“Well, you won’t find a crew to man it. Not for a one-way trip.”
Dr. Stewart shrugs. “Who says it needs to be manned? All we have to do is to point it the right way and open the throttle. And if your visitor—our visitor—is coming in on an unchanging trajectory, we won’t even need to nudge the stick after launch. Those Lanky ships are huge, right? It’s not hard to hit a five-hundred-meter bull’s-eye even at high speed. Not for a computer.”
“But someone needs to—”
I look at the admin deck next to me. It’s showing tactical plots right now, but I went to Neural Networks School half a lifetime ago, and I know that only security firewalls keep me from controlling all the essential systems on the Indianapolis remotely. The old freighter with her has far less complicated systems. And it’s a military freighter from the auxiliary fleet, so it has military network hardware, not civilian gear.
“Never mind,” I say. “It’s a super-long shot, but it may actually work.”
“I do science all day,” Dr. Stewart says. “Astrophysics. ‘It’s a super-long shot’ is practically the motto of our profession.”
CHAPTER 24
“Looks like somebody’s finally awake over there,” Colonel Campbell says over the tight-beam connection.

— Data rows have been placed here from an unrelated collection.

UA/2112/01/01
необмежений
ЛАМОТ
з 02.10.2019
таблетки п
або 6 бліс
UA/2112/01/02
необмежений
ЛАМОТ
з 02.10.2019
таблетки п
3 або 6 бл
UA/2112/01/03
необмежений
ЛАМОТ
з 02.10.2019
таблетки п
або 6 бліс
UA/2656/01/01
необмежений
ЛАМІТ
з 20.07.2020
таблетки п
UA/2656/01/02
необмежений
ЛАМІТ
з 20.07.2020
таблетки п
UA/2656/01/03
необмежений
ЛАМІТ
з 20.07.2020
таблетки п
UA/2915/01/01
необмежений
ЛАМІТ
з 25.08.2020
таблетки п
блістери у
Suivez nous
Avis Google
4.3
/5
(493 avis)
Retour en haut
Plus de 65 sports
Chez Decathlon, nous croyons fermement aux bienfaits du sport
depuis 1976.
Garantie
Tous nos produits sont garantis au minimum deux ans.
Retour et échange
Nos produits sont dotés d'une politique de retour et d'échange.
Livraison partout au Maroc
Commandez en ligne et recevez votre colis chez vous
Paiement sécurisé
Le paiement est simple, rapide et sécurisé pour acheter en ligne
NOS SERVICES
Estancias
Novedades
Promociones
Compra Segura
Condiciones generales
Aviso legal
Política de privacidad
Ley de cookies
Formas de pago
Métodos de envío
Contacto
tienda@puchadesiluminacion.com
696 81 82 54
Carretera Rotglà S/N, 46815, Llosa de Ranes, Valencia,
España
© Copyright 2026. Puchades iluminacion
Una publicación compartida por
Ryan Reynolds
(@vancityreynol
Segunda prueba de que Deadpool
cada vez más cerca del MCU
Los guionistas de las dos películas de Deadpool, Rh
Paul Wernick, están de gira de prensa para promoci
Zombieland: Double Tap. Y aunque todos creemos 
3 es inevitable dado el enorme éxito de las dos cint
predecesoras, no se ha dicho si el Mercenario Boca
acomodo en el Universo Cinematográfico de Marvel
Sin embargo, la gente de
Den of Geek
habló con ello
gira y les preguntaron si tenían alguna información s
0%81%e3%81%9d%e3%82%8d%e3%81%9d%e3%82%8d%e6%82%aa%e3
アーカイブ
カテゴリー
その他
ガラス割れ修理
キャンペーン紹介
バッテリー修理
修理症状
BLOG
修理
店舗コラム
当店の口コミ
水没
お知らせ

Sergeant Fallon and I are standing in front of the ops center’s modest situational display. The Networks admin has routed the feed from my tactical computer onto the holographic display. The fleet units in orbit are still rendered in friendly blue instead of enemy red, despite our current less-than-cordial relationship. The icons representing the carrier and its two escorts are rapidly climbing out of the predictable orbital racetrack they’ve been on for the last day and a half. Their new bearing points them roughly toward the incoming Russian cruiser, still almost three AUs from New Svalbard.
“Either their sensors are shit or their tactical guys have their heads up their asses,” I say. “They should have seen that boat twelve hours ago.”

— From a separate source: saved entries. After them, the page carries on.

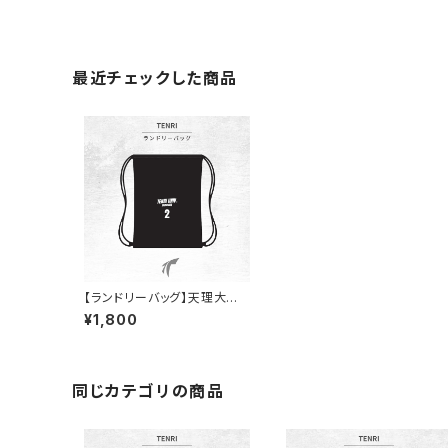
最近チェックした商品
【ランドリーバッグ】天理大学
女子ハンド部
¥1,800
同じカテゴリの商品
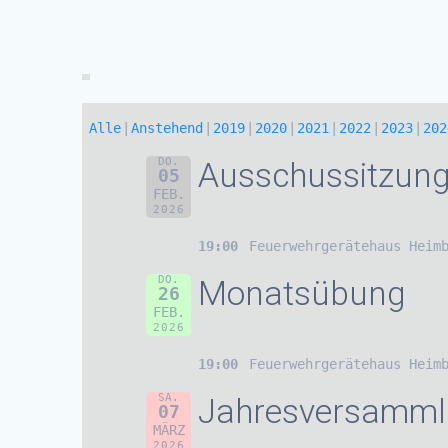
Alle
Anstehend
2019
2020
2021
2022
2023
202
DO.
Ausschussitzun
05
FEB.
2026
19:00
Feuerwehrgerätehaus Heim
DO.
Monatsübung
26
FEB.
2026
19:00
Feuerwehrgerätehaus Heim
SA.
Jahresversamm
07
MÄRZ
2026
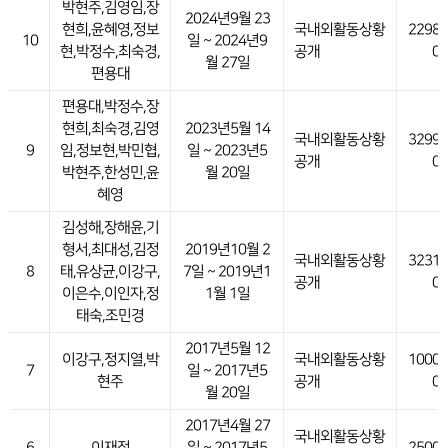
박현주,김영임,장
2024년9월 23
현희,윤혜영,정보
국내외활동상황
22986
10
일 ~ 2024년9
현,박정수,최숙경,
공개
0
월 27일
편용대
편용대,박정수,장
현희,최숙경,김영
2023년5월 14
국내외활동상황
32999
9
임,정보현,박민협,
일 ~ 2023년5
공개
0
박현주,한성민,윤
월 20일
혜영
김성해,장해윤,기
형서,최대성,김정
2019년10월 2
국내외활동상황
32318
8
태,유상균,이강구,
7일 ~ 2019년1
공개
0
이은수,이인자,정
1월 1일
태숙,조민경
2017년5월 12
이강구,정지열,박
국내외활동상황
10000
7
일 ~ 2017년5
현주
공개
0
월 20일
2017년4월 27
국내외활동상황
6
이재정
일 ~ 2017년5
25000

“Probably a combination of both,” Colonel Campbell says. “Half of that crew is fleet reserve.”
“At least you won’t have to play hide-and-seek up there anymore,” I say. “And we only have to worry about that SI regiment they’ve crammed into Camp Frostbite.”
“I wouldn’t worry about them too much right now. I count most of the drop ships back on the Midway. They’ve got a pair of Wasps on the ground right now, that’s all.”

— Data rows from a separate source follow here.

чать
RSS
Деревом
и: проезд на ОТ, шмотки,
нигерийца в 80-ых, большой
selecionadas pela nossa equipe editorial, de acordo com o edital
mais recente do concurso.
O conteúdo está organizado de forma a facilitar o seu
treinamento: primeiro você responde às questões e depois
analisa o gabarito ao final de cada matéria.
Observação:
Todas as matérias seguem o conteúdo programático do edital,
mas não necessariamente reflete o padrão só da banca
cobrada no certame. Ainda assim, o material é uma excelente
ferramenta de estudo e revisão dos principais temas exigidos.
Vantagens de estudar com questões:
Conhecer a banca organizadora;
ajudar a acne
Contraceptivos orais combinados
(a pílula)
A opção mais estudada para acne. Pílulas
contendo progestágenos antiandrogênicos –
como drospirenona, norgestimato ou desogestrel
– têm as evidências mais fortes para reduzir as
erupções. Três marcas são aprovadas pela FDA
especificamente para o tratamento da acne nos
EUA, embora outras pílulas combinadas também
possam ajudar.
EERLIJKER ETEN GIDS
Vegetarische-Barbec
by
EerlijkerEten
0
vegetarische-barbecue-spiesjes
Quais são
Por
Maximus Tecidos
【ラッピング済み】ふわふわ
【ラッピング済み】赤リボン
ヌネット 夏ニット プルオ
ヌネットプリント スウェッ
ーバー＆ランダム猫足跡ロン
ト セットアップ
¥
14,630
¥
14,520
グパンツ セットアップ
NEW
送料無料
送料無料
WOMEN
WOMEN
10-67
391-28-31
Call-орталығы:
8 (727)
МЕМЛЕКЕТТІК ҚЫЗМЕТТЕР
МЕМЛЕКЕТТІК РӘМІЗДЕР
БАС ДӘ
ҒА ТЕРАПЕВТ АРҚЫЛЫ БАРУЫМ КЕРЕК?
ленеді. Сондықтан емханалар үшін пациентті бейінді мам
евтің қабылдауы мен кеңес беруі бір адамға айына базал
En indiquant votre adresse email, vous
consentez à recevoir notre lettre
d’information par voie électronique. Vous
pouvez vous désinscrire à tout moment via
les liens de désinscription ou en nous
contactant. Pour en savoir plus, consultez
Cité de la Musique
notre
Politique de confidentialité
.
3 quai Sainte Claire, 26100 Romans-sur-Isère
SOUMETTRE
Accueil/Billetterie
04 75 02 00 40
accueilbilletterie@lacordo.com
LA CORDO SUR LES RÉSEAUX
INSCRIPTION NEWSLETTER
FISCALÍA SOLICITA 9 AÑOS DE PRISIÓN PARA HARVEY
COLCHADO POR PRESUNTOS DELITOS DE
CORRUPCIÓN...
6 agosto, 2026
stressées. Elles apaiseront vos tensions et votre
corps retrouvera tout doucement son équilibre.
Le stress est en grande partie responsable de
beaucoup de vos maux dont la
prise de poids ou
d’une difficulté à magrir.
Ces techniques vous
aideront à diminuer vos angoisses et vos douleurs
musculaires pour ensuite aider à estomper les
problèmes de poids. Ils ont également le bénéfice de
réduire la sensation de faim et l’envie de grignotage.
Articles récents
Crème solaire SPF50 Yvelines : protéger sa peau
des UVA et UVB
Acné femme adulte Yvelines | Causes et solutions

“It’s not exactly great flying weather out there anyway,” Sergeant Fallon says while eyeing the weather status display on the wall.
We watch the display as the carrier group leaves orbit altogether and burns to accelerate away from the moon. They pull away at one-g—not a sprint, but certainly not wasting time, either. Fifteen minutes pass, then thirty. An hour after my comms alert roused me from the smelly little cot in the storage locker, it looks like the task force is well on the way to an intercept and not just playing a ruse to get back into New Longyearbyen.
“What’s the plan?” I ask Sergeant Fallon.
She lets herself drop into one of the nearby chairs and exhales warily.
“I think we can stand down from full battle rattle a bit,” she says. “Keep a watch toward the camp, make sure those SI grunts don’t get any super-dumb ideas. But let’s cycle the Dragonflies through a standby schedule for now. One bird on alert, one on Ready Five, one off for rest. Let those pilots get some rack time.”
She looks up at me and nods over to the ops center’s main hatch.
“Same goes for you. You’ve had three hours of sleep after standing the watch in here all night. Hit the rack and don’t come back until 1800 at least. Anything major goes down before then, I’ll ring you out of bed, don’t worry.”
I know better than to argue with my old squad leader. Instead, I take my carbine, check for safe, and head toward the ops center hatch on heavy feet.
When I wake up in my bunk a good nine hours later, it’s because my body wants to, not because some alarm goes off or my comms kit intrudes with an urgent message.
I climb out of the folding cot and sniff my fatigues. I’ve been wearing the same set through the combat landing and the subsequent skirmish with the fleet, and not even the antibacterial fibers of the CDUs can mask the slightly rank smell of the body underneath. It gets hot under battle armor, and I’ve spent most of the time since leaving Frostbite in mine.